Second Order Derivative Action for Damage to Subsidiary
In Batya Holding Properties v. Tukatli the Jerusalem District Court approved a second order derivative action filed by shareholders of a parent company against a board member of a subsidiary for failure to promote the business of the subsidiary.
Under the standard doctrine of derivative actions, a director or shareholder of a company may initiate a derivative action against a third party on behalf of the company in certain circumstances if the company fails to take such action. The derivative action allows a shareholder to protect his derivative right as a shareholder (the direct right belongs to the company) if the company fails to protect such direct right.
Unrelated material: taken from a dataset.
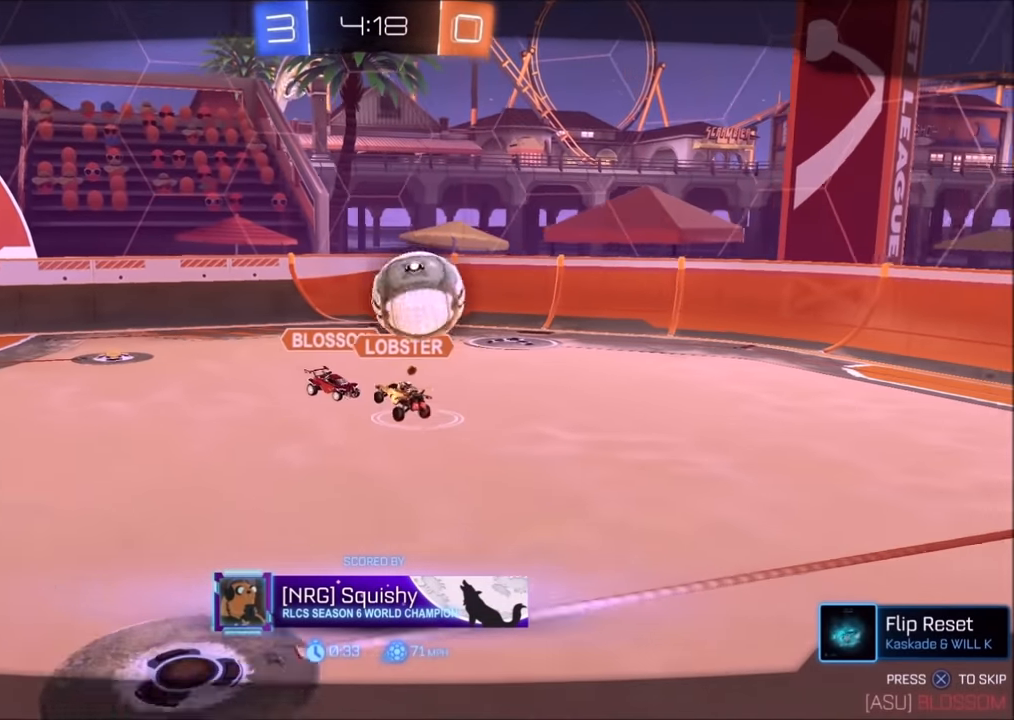
{"buttons": [], "left_stick": "center", "right_stick": "center", "events": []}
The precedence of the ruling by Hon. Judge Solberg, is that in Batya Holdings the plaintiffs were shareholders only in the parent company, and therefore had no direct standing in the wholly owned subsidiary (since they were neither shareholders nor directors in the subsidiary).
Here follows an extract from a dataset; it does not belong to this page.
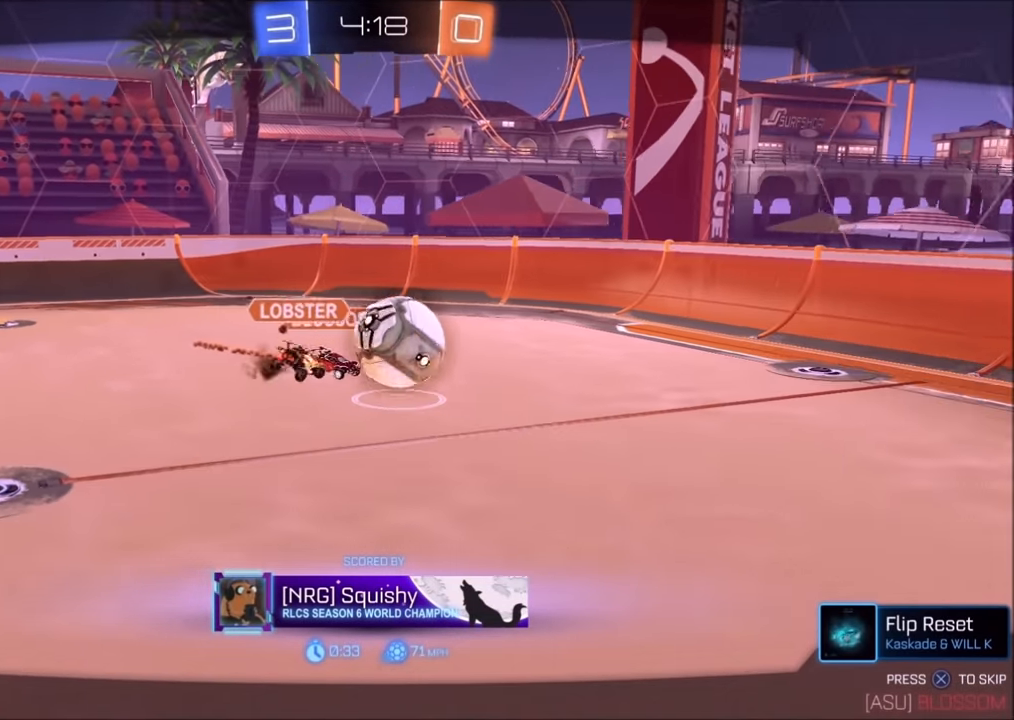
{"buttons": [], "left_stick": "center", "right_stick": "center", "events": []}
Batya Holdings dealt with an anomaly – the plaintiffs were the owners of 99.7% of the parent company, but had the right to appoint only one of the two directors. The minority shareholders had the right to appoint the second director. The structure of the board of the subsidiary reflected the same arrangement. The director appointed by the minority (to the board of both the parent and the subsidiary) refused to act until her demand for management fees from the subsidiary was settled. The refusal led to a dead-lock that endangered the main asset of the subsidiary.
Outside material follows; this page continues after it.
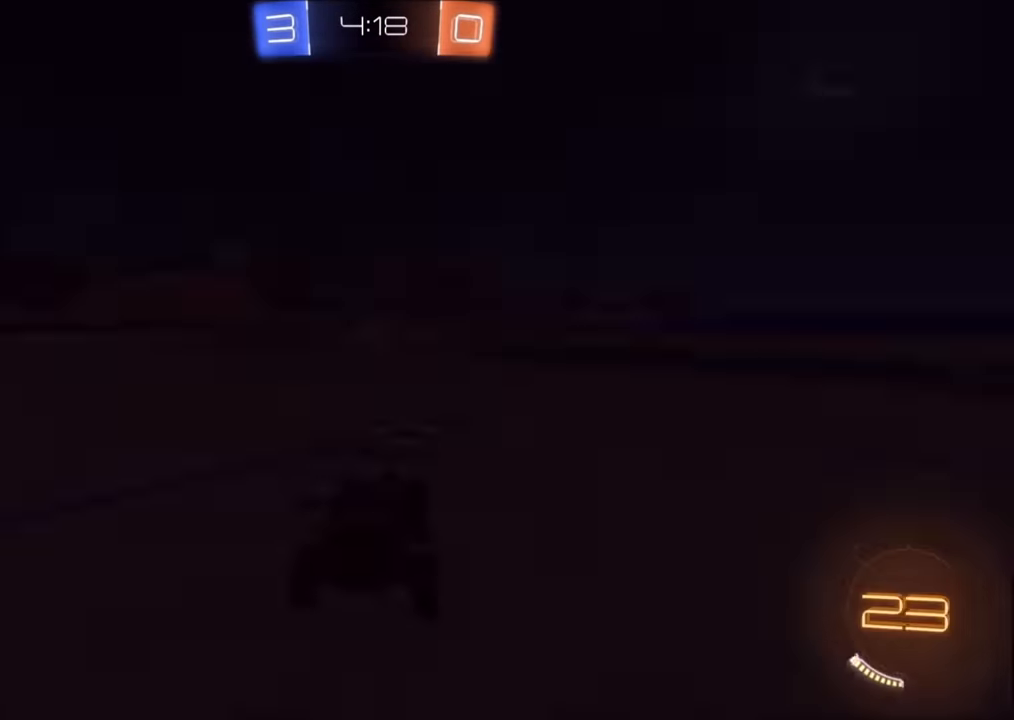
{"buttons": [], "left_stick": "center", "right_stick": "center", "events": []}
Allowing the derivative action Judge Solberg reasoned that since the failure to act would have caused damage to the subsidiary, and the parent is the sole owner of the subsidiary, the parent had a cause of action against the director. Therefore, the shareholders of the parent had a derivative cause of action against the director of the subsidiary on behalf of the parent.
Since the cause of action of the parent was a derivative cause (as a shareholder of the subsidiary), the de facto the ruling in Batya Holdings permits a derivative action from a second order (the shareholders’ derivative action, enforcing the parent’s derivative cause of action).